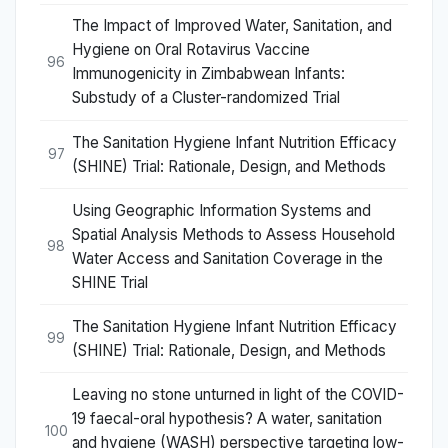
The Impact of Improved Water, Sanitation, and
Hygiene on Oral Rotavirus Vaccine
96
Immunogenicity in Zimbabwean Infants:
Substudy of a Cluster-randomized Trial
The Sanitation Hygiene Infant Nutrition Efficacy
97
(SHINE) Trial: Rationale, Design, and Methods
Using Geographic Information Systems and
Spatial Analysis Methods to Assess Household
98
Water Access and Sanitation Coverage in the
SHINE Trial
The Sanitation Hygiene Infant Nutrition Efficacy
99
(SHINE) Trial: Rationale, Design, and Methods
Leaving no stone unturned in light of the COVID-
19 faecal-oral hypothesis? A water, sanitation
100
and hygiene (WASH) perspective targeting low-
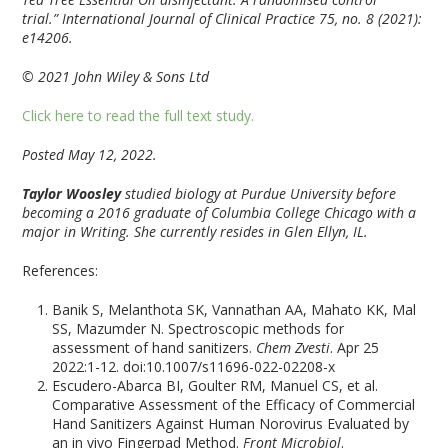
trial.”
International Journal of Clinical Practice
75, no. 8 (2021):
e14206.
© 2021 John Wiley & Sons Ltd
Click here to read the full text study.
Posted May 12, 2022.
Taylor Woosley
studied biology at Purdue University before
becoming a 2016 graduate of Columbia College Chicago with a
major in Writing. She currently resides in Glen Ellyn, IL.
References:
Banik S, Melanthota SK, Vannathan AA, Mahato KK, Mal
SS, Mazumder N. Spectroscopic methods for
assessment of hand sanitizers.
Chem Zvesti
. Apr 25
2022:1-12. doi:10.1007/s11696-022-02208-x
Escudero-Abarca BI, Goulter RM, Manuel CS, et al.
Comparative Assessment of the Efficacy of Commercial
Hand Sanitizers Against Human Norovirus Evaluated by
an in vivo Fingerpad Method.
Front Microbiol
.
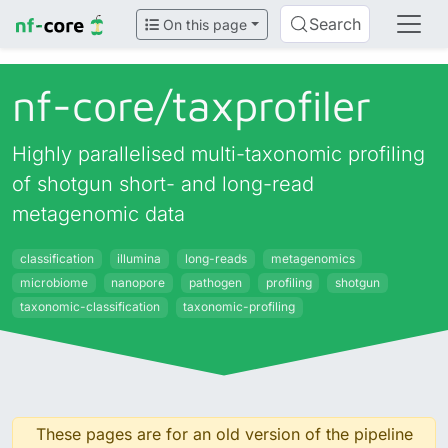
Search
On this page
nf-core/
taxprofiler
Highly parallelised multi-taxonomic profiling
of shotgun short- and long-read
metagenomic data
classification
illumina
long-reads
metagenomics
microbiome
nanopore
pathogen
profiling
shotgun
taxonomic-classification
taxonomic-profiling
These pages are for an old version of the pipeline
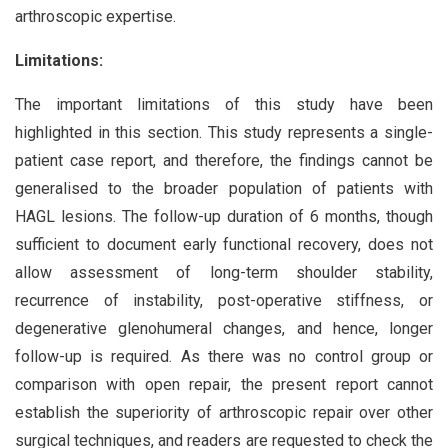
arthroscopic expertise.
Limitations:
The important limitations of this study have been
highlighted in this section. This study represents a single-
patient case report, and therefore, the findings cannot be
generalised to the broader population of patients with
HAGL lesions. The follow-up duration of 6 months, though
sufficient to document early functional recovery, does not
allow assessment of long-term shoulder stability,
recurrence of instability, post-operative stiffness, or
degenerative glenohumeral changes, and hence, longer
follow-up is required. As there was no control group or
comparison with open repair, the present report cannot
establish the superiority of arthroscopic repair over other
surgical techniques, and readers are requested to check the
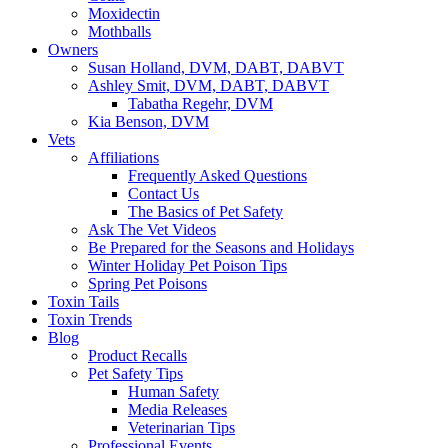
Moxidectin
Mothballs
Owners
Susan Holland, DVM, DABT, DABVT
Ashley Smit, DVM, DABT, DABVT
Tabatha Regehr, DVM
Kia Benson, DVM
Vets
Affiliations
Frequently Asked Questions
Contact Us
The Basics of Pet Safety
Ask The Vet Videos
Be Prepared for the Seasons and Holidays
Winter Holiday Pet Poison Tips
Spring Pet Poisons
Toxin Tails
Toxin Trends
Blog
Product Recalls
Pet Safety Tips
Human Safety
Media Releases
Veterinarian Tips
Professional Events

══════

WORK TASK. Restate word for word only the lines above from the line containing "assessment of hand sanitizers." to the line containing "an in vivo Fingerpad Method.", both of them included.

SOLUTION FOR THIS TASK.
assessment of hand sanitizers.
Chem Zvesti
. Apr 25
2022:1-12. doi:10.1007/s11696-022-02208-x
Escudero-Abarca BI, Goulter RM, Manuel CS, et al.
Comparative Assessment of the Efficacy of Commercial
Hand Sanitizers Against Human Norovirus Evaluated by
an in vivo Fingerpad Method.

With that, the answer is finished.